Néanmoins, l'impact de la crise n'a pas été négligeable : d'après l'étude COVIPACT, 27 % des patients ont vu leur traitement ajusté, et le nombre d'interventions chirurgicales liées à un cancer aurait baissé de 20 % en 2020 par rapport à 2019, d'après l'Institut national du cancer (INCa).
Cependant, ce n'est pas sur les patients déjà diagnostiqués que la crise devrait avoir les plus grandes conséquences. Les modifications de traitement ont été réalisées avec le souci de minimiser les pertes de chances et les déprogrammations ont principalement concerné les interventions les moins urgentes, comme par exemple des reconstructions mammaires après ablation du sein. Le nombre de chimiothérapies n'a diminué que de 3,2 %. En revanche, la pandémie a considérablement perturbé le dépistage de nouveaux cancers, notamment en raison d'une baisse de fréquentation des cabinets de généralistes et des centres d'imagerie, par exemple. Cette baisse a entraîné un retard de diagnostic qui devrait se traduire par une augmentation de la mortalité dans les prochaines années.
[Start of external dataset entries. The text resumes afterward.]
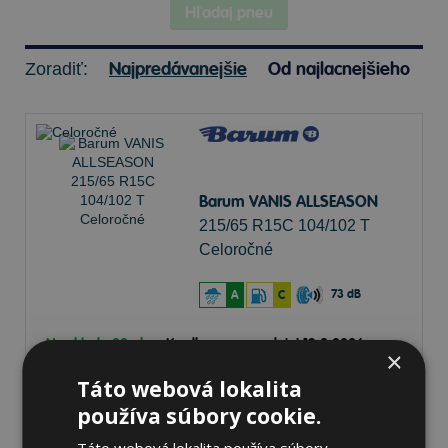
Hľadaj pneu
Najpredávanejšie
Od najlacnejšieho
Zoradiť:
Barum VANIS ALLSEASON
215/65 R15C 104/102 T
Celoročné
73 dB
A
C
Na sklade 20+ ks
-
K odberu na predajni 13.8.2026
×
Ihneď
k odberu na
1 pobočke
Táto webová lokalita
105,53 €
Do košíka
ks
používa súbory cookie.
Táto webová lokalita používa súbory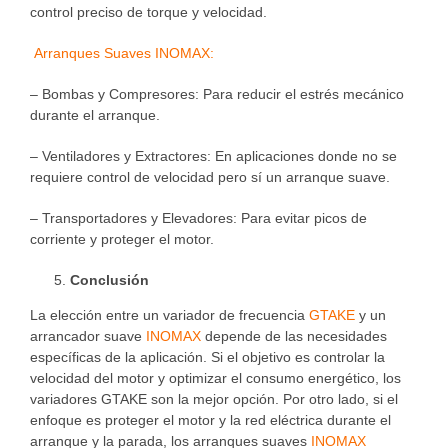
control preciso de torque y velocidad.
Arranques Suaves INOMAX:
– Bombas y Compresores: Para reducir el estrés mecánico
durante el arranque.
– Ventiladores y Extractores: En aplicaciones donde no se
requiere control de velocidad pero sí un arranque suave.
– Transportadores y Elevadores: Para evitar picos de
corriente y proteger el motor.
Conclusión
La elección entre un variador de frecuencia
GTAKE
y un
arrancador suave
INOMAX
depende de las necesidades
específicas de la aplicación. Si el objetivo es controlar la
velocidad del motor y optimizar el consumo energético, los
variadores GTAKE son la mejor opción. Por otro lado, si el
enfoque es proteger el motor y la red eléctrica durante el
arranque y la parada, los arranques suaves
INOMAX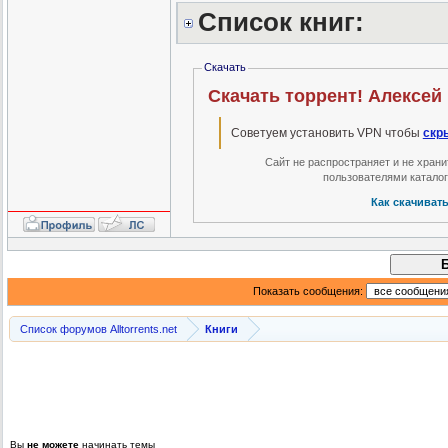
Список книг:
Скачать
Скачать торрент! Алексей 
Советуем установить VPN чтобы
скр
Сайт не распространяет и не хран
пользователями катало
Как скачиват
Показать сообщения:
Список форумов Alltorrents.net
Книги
Вы
не можете
начинать темы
D'après une étude menée sur les centres de lutte contre le cancer, une diminution de presque 7 % des patients pris en charge a été constatée au cours des sept premiers mois de 2020 par rapport à 2019. Une surmortalité par cancer de 1 000 à 6 000 patients devrait être observée dans les années à venir.
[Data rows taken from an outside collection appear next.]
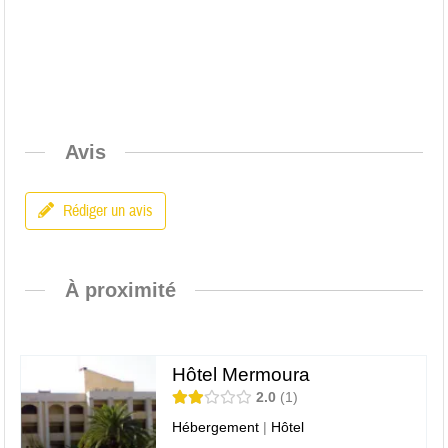
Avis
Rédiger un avis
À proximité
Hôtel Mermoura
2.0
1
Hébergement
|
Hôtel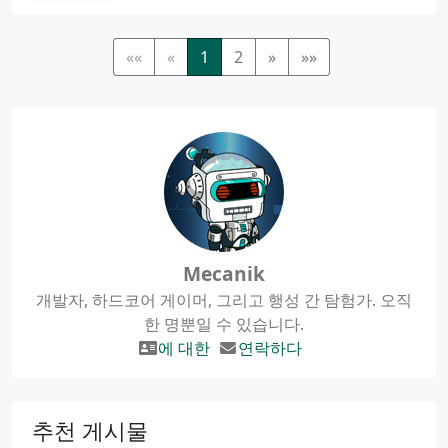
««
«
1
2
»
»»
Mecanik
개발자, 하드코어 게이머, 그리고 행성 간 탐험가. 오직
한 명뿐일 수 있습니다.
에 대한
연락하다
추천 게시물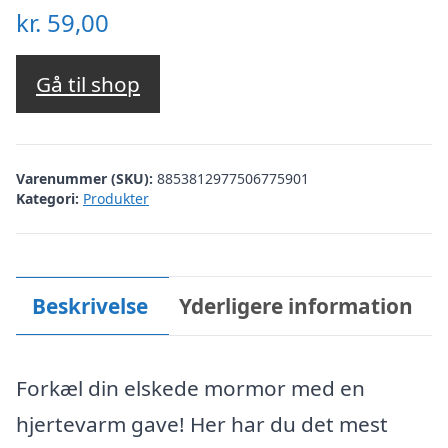
kr.
59,00
Gå til shop
Varenummer (SKU):
8853812977506775901
Kategori:
Produkter
Beskrivelse
Yderligere information
Forkæl din elskede mormor med en
hjertevarm gave! Her har du det mest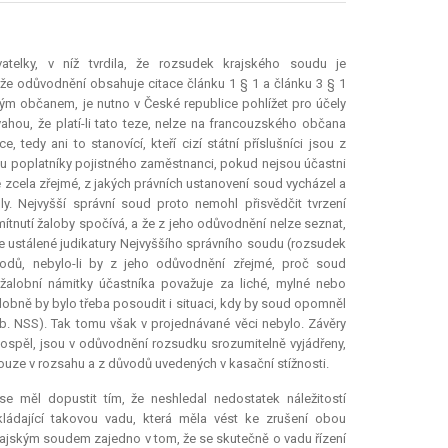
telky, v níž tvrdila, že rozsudek krajského soudu je
, že odůvodnění obsahuje citace článku 1 § 1 a článku 3 § 1
kým občanem, je nutno v České republice pohlížet pro účely
ou, že platí-li tato teze, nelze na francouzského občana
 tedy ani to stanovící, kteří cizí státní příslušníci jsou z
jsou poplatníky pojistného zaměstnanci, pokud nejsou účastni
zcela zřejmé, z jakých právních ustanovení soud vycházel a
y. Nejvyšší správní soud proto nemohl přisvědčit tvrzení
tnutí žaloby spočívá, a že z jeho odůvodnění nelze seznat,
dle ustálené judikatury Nejvyššího správního soudu (rozsudek
dů, nebylo-li by z jeho odůvodnění zřejmé, proč soud
žalobní námitky účastníka považuje za liché, mylné nebo
odobně by bylo třeba posoudit i situaci, kdy by soud opomněl
. NSS). Tak tomu však v projednávané věci nebylo. Závěry
ospěl, jsou v odůvodnění rozsudku srozumitelně vyjádřeny,
e v rozsahu a z důvodů uvedených v kasační stížnosti.
e měl dopustit tím, že neshledal nedostatek náležitostí
ádající takovou vadu, která měla vést ke zrušení obou
rajským soudem zajedno v tom, že se skutečně o vadu řízení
De la même façon, une étude menée à l'Institut Gustave-Roussy a estimé un retard de prise en charge à plus de deux mois pour 6 % à 8 % des patients et a anticipé une augmentation de la mortalité globale par cancer au cours des prochaines années comprise entre 4,4 % et 6,8 % en 2020, et entre 0,5 % et 1,33 % en 2021 et de 0,5 % en 2022.
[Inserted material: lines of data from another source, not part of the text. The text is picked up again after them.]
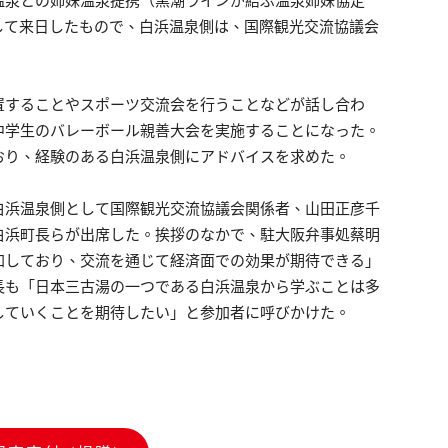
温泉との姉妹温泉提携（黒潮ラインが結ぶ温泉姉妹協定
して来日したもので、白浜温泉側は、国際観光交流協議会
。
置することやスポーツ交流会を行うことなどが話し合わ
中学生のバレーボール親善大会を実施することになった。
おり、経験のある白浜温泉側にアドバイスを求めた。
白浜温泉側として国際観光交流協議会関係者、山田正彦千
白浜町長らが出席した。挨拶のなかで、駐大阪弁事処蔡明
加しており、交流を通じて経済面での効果が期待できる」
長も「日本三古湯の一つである白浜温泉から学ぶことは多
していくことを期待したい」と参加者に呼びかけた。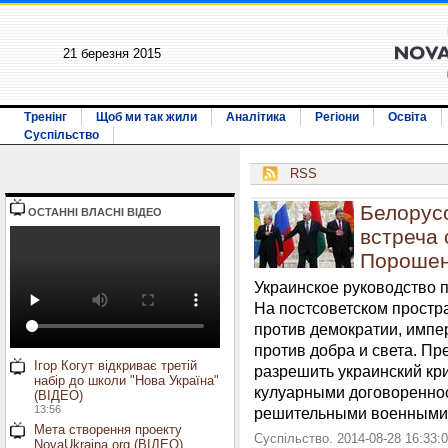
21 березня 2015
Тренінг
Щоб ми так жили
Аналітика
Регіони
Освіта
Суспільство
RSS
Белорус
ОСТАННI ВЛАСНI ВIДЕО
встреча 
Порошен
Украинское руководство п
На постсоветском простр
против демократии, импе
против добра и света. Пр
Ігор Когут відкриває третій
разрешить украинский кр
набір до школи "Нова Україна"
кулуарными договореннос
(ВІДЕО)
13:56
решительными военными 
Мета створення проекту
Суспільство. 2014-08-28 16:33:
NovaUkraina.org (ВІДЕО)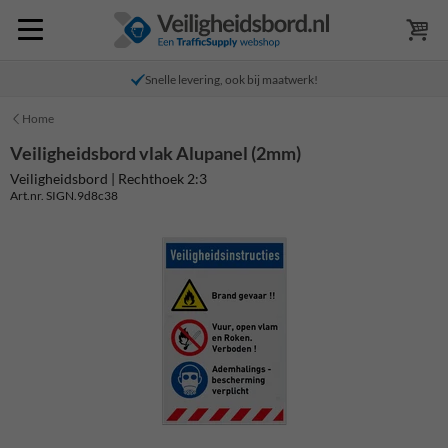
Snelle levering, ook bij maatwerk!
Home
Veiligheidsbord vlak Alupanel (2mm)
Veiligheidsbord | Rechthoek 2:3
Art.nr. SIGN.9d8c38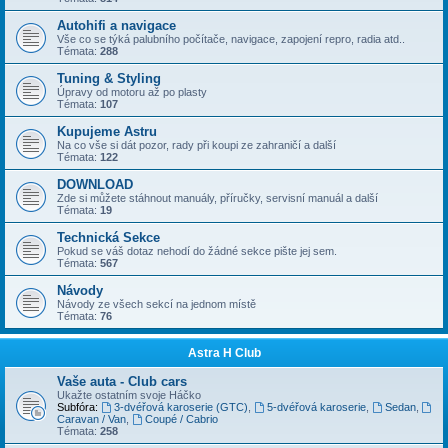
Autohifi a navigace
Vše co se týká palubního počítače, navigace, zapojení repro, radia atd..
Témata:
288
Tuning & Styling
Úpravy od motoru až po plasty
Témata:
107
Kupujeme Astru
Na co vše si dát pozor, rady při koupi ze zahraničí a další
Témata:
122
DOWNLOAD
Zde si můžete stáhnout manuály, příručky, servisní manuál a další
Témata:
19
Technická Sekce
Pokud se váš dotaz nehodí do žádné sekce pište jej sem.
Témata:
567
Návody
Návody ze všech sekcí na jednom místě
Témata:
76
Astra H Club
Vaše auta - Club cars
Ukažte ostatním svoje Háčko
Subfóra:
3-dvéřová karoserie (GTC)
,
5-dvéřová karoserie
,
Sedan
,
Caravan / Van
,
Coupé / Cabrio
Témata:
258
Bien qu'impressionnants, ces chiffres sous-estiment très probablement l'impact de la crise. Ils ne concernent que la première vague, à partir de données issues de centres de lutte contre le cancer qui n'ont pas été aussi touchés que les centres hospitaliers, alors que ces derniers prennent en charge la majorité des patients atteints de cancer. Des études complémentaires seront nécessaires pour estimer plus précisément cet impact.
En résumé, en imposant une réorganisation urgente du système de soins, la crise sanitaire a eu des conséquences sur la prise en charge du cancer. Des interventions ont dû être déprogrammées, des traitements modifiés. Néanmoins, l'importance du maintien de la prise en charge du cancer a été rapidement reconnue. Les choix de priorisation des patients qui ont dû être réalisés l'ont été dans un souci de minimisation des pertes de chances. C'est surtout à travers la baisse du dépistage que la crise devrait avoir le plus lourd impact. Un dépistage tardif intervient à un stade plus avancé de la maladie et cause donc une perte de chance pour le patient. Indirectement, le bilan de la pandémie Covid-19 devrait donc s'alourdir de plusieurs milliers de décès additionnels.
Nous formulons deux recommandations : conduire rapidement d'importantes campagnes de dépistage, afin de compenser ou de rattraper les baisses de participation dues à la crise, et de promouvoir ces campagnes dans les médias ; maintenir un bon niveau de prise en charge des patients atteints de cancer, alors que l'occupation des services hospitaliers par les patients Covid diminue mais reste encore élevée, en donnant la priorité aux patients pour lesquels un retard s'avérerait particulièrement pénalisant.